SOURCE DOCUMENT>
Laura Bradley

Dean of Postgraduate Research, College of Arts, Humanities and Social Sciences. Personal Chair of German and Theatre.

  • College of Arts, Humanities and Social Sciences
  • German Section, Department of European Languages and Cultures
  • School of Literatures, Languages and Cultures

Contact details

Address

Street

Room 3.34
50 George Square

City
Edinburgh
Post code
EH8 9LH

Availability

  • Office hour: Wednesday 11:30-12:30 (teaching weeks only)

Background

After studying for an MA in German and History at the University of Oxford (St Edmund Hall), Prof. Laura Bradley completed an MSt in European Literature and a DPhil in German, also at Oxford. She held a Junior Research Fellowship at Merton College, Oxford, for two years before coming to Edinburgh in 2005.

Qualifications

MA (Hons), MSt, DPhil (Oxon)

Undergraduate teaching

Prof. Laura Bradley teaches German language and literature to undergraduates at all levels. Her specialisms include an Honours Option on Bertolt Brecht, a second-year option on Culture, Modernity and the City in the Weimar Republic, and lectures on Christoph Hein and poetry written by Brecht, Wolf Biermann and Heiner Müller.

Postgraduate teaching

At MSc level, Laura supervises dissertations for students on the MSc in Comparative Literature and MSc in Translation Studies, and she has supervised several MSc by Research students working on their own tailor-made programmes of research.

Open to PhD supervision enquiries?

Yes

Areas of interest for supervision

Laura would be interested in supervising PhDs on Bertolt Brecht, German or Austrian theatre and performance, censorship, spectatorship, representations of crime, or the GDR. As the Dean of Postgraduate Research for the College, Laura has substantial experience of supporting postgraduate students, including with highly competitive funding applications, and she also has experience of cross-institutional supervision. Prospective students are very welcome to contact her via email (laura.bradley@ed.ac.uk) with a short outline of their ideas for a PhD project.

TASK DATA>
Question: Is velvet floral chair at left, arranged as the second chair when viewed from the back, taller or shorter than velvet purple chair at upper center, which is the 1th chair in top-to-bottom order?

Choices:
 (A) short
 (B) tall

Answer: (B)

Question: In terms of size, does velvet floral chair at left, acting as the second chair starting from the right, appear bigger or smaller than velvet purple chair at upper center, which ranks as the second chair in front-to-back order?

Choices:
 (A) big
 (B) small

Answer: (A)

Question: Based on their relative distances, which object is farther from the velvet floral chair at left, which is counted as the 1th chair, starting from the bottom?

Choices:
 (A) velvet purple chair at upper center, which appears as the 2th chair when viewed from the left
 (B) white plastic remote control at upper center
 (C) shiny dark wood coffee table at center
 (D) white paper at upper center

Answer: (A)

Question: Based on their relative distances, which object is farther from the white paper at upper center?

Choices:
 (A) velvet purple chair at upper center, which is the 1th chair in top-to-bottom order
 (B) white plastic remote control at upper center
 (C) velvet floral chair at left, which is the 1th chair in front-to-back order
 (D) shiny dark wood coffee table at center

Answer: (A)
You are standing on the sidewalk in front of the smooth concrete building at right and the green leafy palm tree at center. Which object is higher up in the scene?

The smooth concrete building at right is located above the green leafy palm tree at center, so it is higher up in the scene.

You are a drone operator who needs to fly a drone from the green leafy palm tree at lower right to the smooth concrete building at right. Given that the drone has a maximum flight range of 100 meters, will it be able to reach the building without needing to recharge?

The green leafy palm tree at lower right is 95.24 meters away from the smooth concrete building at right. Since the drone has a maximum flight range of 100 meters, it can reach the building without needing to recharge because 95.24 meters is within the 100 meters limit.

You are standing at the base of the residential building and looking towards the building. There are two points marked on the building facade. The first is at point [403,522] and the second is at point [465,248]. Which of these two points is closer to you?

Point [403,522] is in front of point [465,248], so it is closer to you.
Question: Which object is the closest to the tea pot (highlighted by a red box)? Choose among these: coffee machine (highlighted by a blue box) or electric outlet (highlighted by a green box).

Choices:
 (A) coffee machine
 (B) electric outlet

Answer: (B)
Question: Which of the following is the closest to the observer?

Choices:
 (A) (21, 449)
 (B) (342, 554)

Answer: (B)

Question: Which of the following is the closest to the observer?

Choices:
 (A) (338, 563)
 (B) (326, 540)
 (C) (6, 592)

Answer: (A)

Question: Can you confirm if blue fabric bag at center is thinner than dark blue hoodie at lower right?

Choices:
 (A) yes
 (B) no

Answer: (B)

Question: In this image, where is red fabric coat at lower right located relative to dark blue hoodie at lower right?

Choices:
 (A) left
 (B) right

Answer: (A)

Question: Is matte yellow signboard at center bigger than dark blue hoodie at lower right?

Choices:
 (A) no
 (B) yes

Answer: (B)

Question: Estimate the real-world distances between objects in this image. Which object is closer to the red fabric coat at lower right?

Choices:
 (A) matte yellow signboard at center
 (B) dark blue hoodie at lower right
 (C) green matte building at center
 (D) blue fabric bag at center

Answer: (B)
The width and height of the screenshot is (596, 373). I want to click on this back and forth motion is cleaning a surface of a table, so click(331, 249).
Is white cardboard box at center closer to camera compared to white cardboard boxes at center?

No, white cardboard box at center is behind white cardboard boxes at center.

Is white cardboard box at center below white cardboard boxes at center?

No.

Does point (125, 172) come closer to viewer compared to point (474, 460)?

REQUIRED TASKS>
1 - Print everything in the staff profile from "Undergraduate teaching" down to "PhD supervision enquiries?" word for word.
2 - Output everything from the start of the records down to the line containing "from the bottom?", including that line, reproducing each line unchanged.

RESPONSE LIST>
1 -
Undergraduate teaching

Prof. Laura Bradley teaches German language and literature to undergraduates at all levels. Her specialisms include an Honours Option on Bertolt Brecht, a second-year option on Culture, Modernity and the City in the Weimar Republic, and lectures on Christoph Hein and poetry written by Brecht, Wolf Biermann and Heiner Müller.

Postgraduate teaching

At MSc level, Laura supervises dissertations for students on the MSc in Comparative Literature and MSc in Translation Studies, and she has supervised several MSc by Research students working on their own tailor-made programmes of research.

Open to PhD supervision enquiries?

2 -
Question: Is velvet floral chair at left, arranged as the second chair when viewed from the back, taller or shorter than velvet purple chair at upper center, which is the 1th chair in top-to-bottom order?

Choices:
 (A) short
 (B) tall

Answer: (B)

Question: In terms of size, does velvet floral chair at left, acting as the second chair starting from the right, appear bigger or smaller than velvet purple chair at upper center, which ranks as the second chair in front-to-back order?

Choices:
 (A) big
 (B) small

Answer: (A)

Question: Based on their relative distances, which object is farther from the velvet floral chair at left, which is counted as the 1th chair, starting from the bottom?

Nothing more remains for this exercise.